- [Exercise]
Lay out the listing from its start through the line containing "text Each slide" as a two-column CSV with headers ask and reply, one row for each ask and its reply. Put each field in quotes and turn line breaks into spaces.

- [Given data]

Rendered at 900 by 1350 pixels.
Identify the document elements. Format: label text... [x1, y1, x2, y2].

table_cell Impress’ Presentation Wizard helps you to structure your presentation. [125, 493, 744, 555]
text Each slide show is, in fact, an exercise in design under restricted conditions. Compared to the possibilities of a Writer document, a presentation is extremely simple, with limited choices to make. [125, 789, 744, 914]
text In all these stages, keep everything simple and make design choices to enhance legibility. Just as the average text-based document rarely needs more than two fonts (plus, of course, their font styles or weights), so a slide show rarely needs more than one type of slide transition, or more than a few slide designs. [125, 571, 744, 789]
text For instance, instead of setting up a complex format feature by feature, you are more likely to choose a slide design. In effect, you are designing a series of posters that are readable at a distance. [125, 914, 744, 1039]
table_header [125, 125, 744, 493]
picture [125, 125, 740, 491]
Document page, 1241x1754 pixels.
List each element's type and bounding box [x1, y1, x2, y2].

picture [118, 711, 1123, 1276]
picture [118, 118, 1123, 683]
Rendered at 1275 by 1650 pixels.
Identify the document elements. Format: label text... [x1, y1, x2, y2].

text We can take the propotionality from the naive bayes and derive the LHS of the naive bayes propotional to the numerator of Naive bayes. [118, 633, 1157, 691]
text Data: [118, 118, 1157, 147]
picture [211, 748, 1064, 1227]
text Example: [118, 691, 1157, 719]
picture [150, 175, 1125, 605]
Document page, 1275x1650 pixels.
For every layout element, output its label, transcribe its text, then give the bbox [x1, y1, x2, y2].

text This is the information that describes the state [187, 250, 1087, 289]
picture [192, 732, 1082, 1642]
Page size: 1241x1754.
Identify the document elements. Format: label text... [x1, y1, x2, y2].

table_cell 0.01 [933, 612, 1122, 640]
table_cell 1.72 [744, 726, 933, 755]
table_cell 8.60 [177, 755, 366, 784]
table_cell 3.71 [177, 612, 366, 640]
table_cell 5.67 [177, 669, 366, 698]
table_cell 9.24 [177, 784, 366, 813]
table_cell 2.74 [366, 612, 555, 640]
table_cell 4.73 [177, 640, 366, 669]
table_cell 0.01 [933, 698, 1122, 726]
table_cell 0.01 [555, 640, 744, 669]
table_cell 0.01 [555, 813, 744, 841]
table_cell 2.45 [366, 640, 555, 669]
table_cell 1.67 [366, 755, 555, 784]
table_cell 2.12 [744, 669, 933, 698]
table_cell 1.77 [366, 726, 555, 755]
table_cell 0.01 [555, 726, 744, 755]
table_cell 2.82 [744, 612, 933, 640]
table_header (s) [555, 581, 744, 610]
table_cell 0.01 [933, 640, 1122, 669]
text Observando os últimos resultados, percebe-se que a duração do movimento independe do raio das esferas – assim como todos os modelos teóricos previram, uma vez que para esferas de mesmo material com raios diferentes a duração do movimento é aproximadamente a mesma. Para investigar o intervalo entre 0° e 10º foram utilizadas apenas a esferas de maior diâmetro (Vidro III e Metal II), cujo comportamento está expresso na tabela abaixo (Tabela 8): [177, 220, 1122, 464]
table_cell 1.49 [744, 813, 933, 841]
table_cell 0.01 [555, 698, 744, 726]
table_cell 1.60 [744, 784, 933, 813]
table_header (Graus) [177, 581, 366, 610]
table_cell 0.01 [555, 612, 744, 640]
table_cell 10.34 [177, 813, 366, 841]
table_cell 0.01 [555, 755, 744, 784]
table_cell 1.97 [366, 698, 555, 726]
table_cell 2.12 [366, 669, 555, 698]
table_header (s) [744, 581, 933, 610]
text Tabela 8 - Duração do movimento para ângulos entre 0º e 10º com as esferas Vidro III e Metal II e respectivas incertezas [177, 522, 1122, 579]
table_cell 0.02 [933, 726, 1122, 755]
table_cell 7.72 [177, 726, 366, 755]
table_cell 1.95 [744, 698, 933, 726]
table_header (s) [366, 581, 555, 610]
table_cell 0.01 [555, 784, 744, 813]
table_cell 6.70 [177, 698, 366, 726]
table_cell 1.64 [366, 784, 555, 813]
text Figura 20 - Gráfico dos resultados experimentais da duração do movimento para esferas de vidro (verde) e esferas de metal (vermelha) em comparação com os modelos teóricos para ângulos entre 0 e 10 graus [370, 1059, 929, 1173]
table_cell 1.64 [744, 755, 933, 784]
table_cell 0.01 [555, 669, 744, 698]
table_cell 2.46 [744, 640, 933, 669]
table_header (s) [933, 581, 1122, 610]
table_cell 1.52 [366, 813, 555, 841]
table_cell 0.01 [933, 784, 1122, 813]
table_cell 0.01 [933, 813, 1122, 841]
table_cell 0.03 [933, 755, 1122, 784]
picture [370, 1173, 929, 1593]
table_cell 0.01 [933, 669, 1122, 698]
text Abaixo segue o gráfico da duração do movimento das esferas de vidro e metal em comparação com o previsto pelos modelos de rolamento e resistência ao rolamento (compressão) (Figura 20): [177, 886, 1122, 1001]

- [Exercise solution]
ask,reply
"Rendered at 900 by 1350 pixels. Identify the document elements. Format: label text... [x1, y1, x2, y2].","table_cell Impress’ Presentation Wizard helps you to structure your presentation. [125, 493, 744, 555] text Each slide show is, in fact, an exercise in design under restricted conditions. Compared to the possibilities of a Writer document, a presentation is extremely simple, with limited choices to make. [125, 789, 744, 914]"